Regulation of longevity by depolarization-induced activation of PLC-β-IP3R signaling in neurons

Mitochondrial ATP production is a well-known regulator of neuronal excitability. The reciprocal influence of plasma-membrane potential on ATP production, however, remains poorly understood. Here, we describe a mechanism by which depolarized neurons elevate the somatic ATP/ADP ratio in Drosophila glutamatergic neurons. We show that depolarization increased phospholipase-C beta (PLC-beta) activity by promoting the association of the enzyme with its phosphoinositide substrate. Augmented PLC-beta activity led to greater release of endoplasmic reticulum Ca2+ via the inositol trisphosphate receptor (IP3R), increased mitochondrial Ca2+ uptake, and promoted ATP synthesis. Perturbations that decoupled membrane potential from this mode of ATP synthesis led to untrammeled PLC-beta-IP3R activation and a dramatic shortening of Drosophila life-span.

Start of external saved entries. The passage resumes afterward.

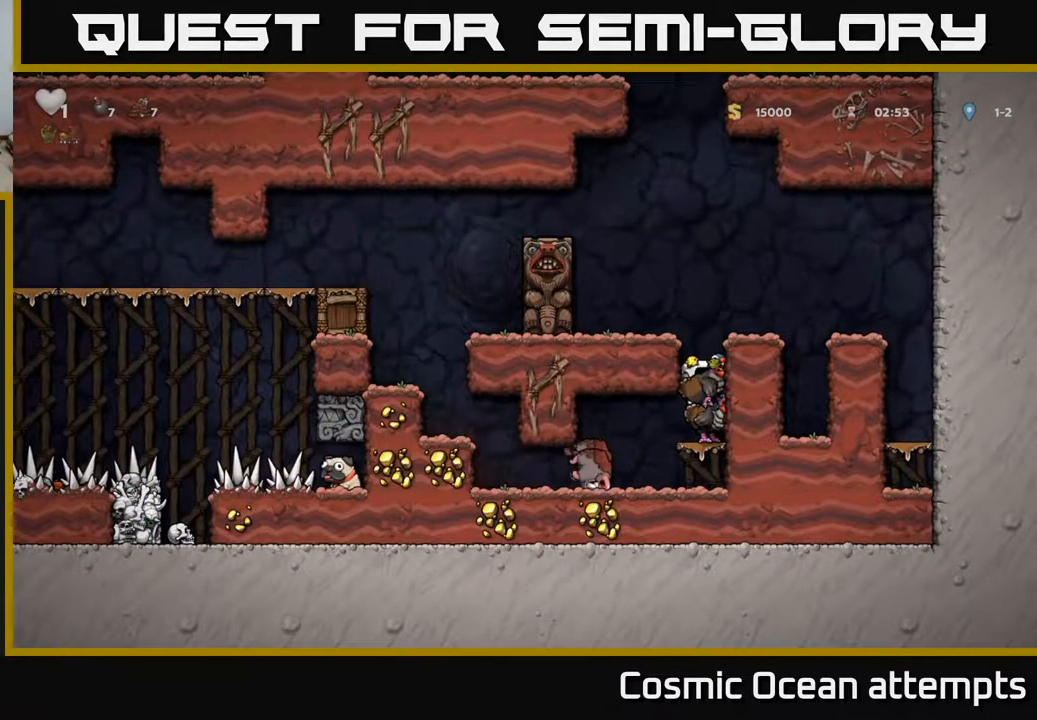
{"buttons": [], "left_stick": "center", "right_stick": "center", "events": []}
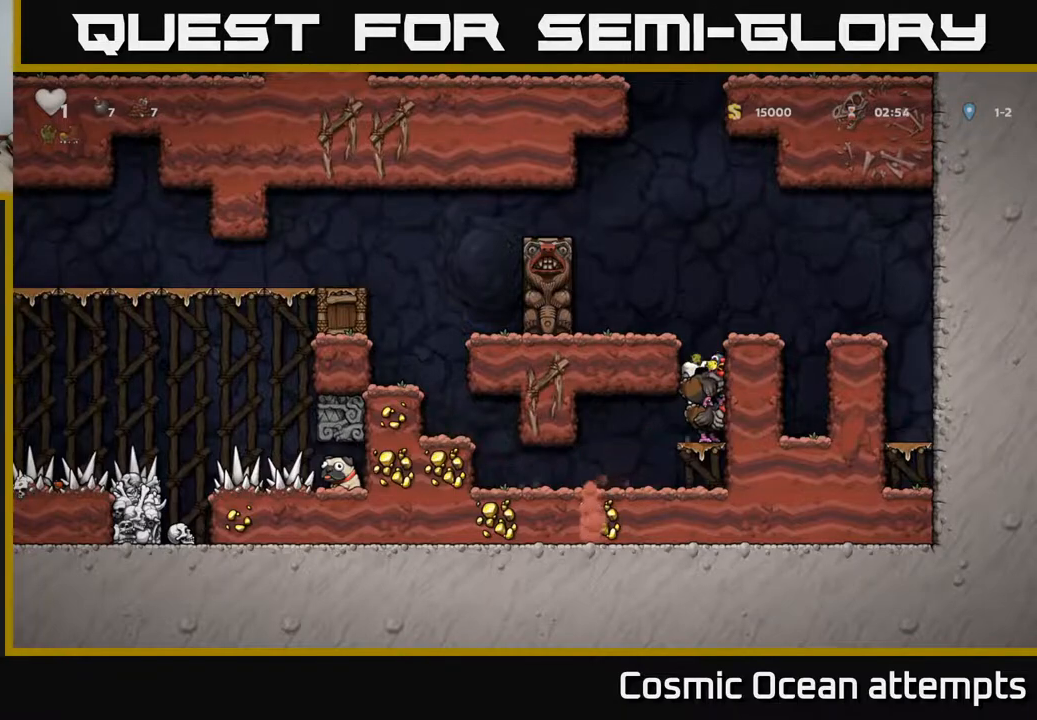
{"buttons": [], "left_stick": "center", "right_stick": "center", "events": [[200, "DPAD_DOWN", "down"], [233, "A", "down"], [300, "A", "up"], [350, "DPAD_DOWN", "up"]]}
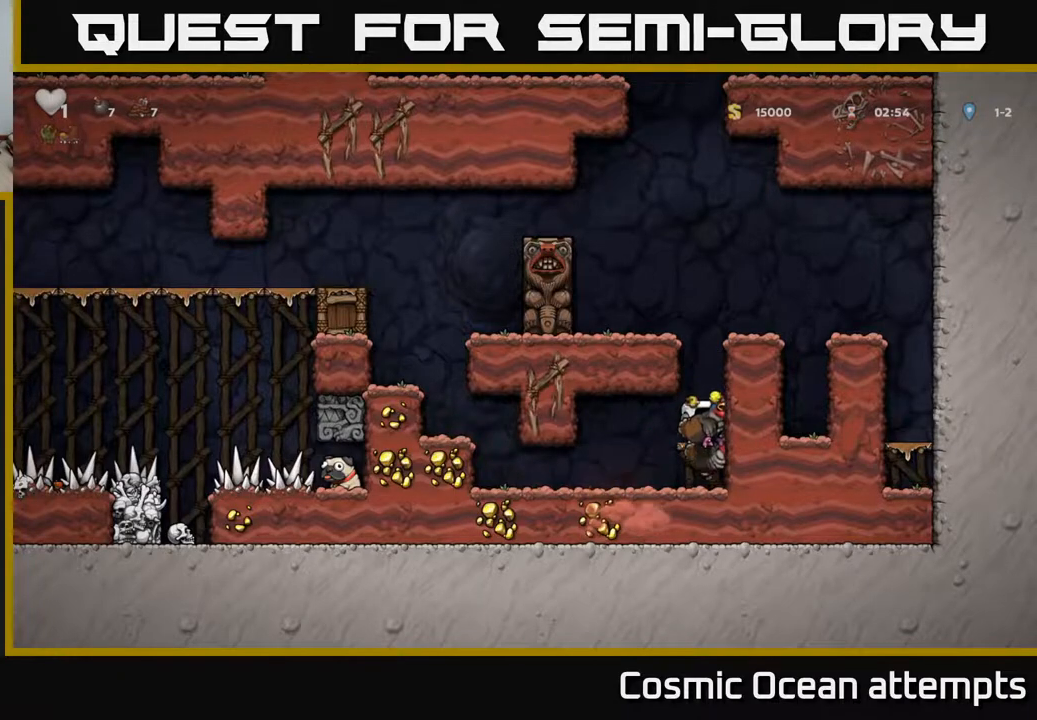
{"buttons": [], "left_stick": "center", "right_stick": "center", "events": [[350, "A", "down"], [500, "A", "up"]]}
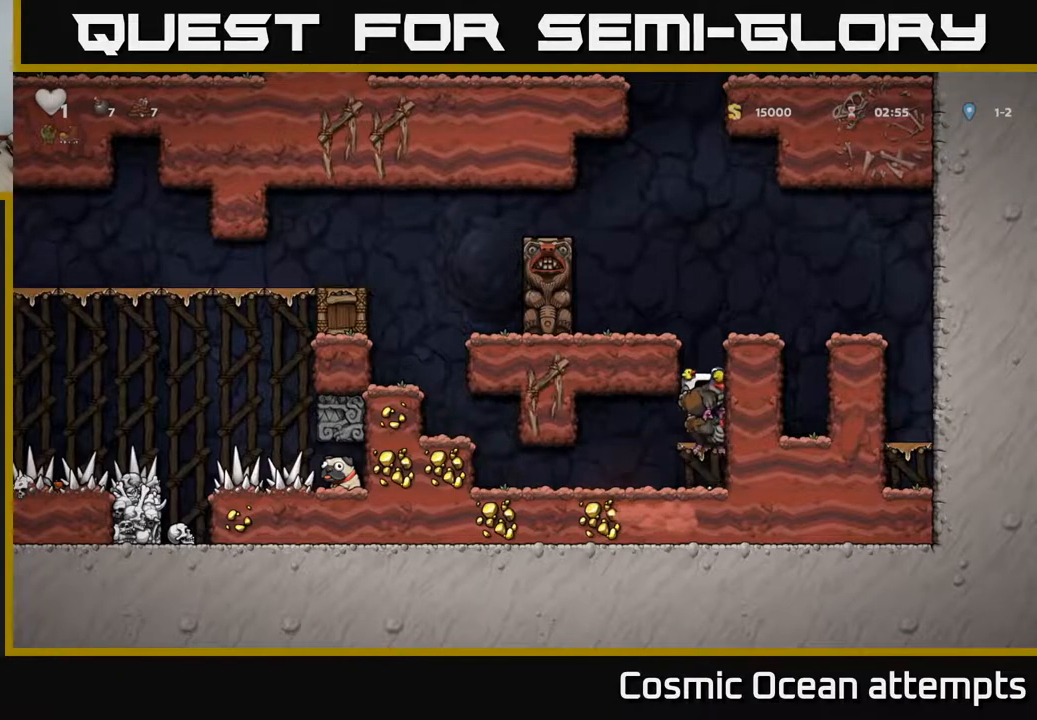
{"buttons": ["DPAD_RIGHT"], "left_stick": "center", "right_stick": "center", "events": [[100, "A", "down"], [267, "A", "up"], [450, "DPAD_RIGHT", "down"]]}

Upon investigating the underlying mechanisms, we found that increased sequestration of Ca2+ into endolysosomes was an intermediary in the regulation of lifespan by IP(3)Rs. Manipulations that either lowered PLC-beta/IP3R abundance or attenuated endolysosomal Ca2+ overload restored animal longevity. Collectively, our findings demonstrate that depolarization-dependent regulation of PLC-beta-IP3R signaling is required for modulation of the ATP/ADP ratio in healthy glutamatergic neurons, whereas hyperactivation of this axis in chronically depolarized glutamatergic neurons shortens animal lifespan by promoting endolysosomal Ca2+ overload.

Automated summary

Mitochondrial ATP production plays a crucial role in regulating neuronal excitability, and the influence of plasma-membrane potential on ATP production is significant. Depolarized neurons can elevate the ATP/ADP ratio through increased PLC-beta-IP3R signaling, but excessive activation of this pathway leads to a shortened lifespan in Drosophila.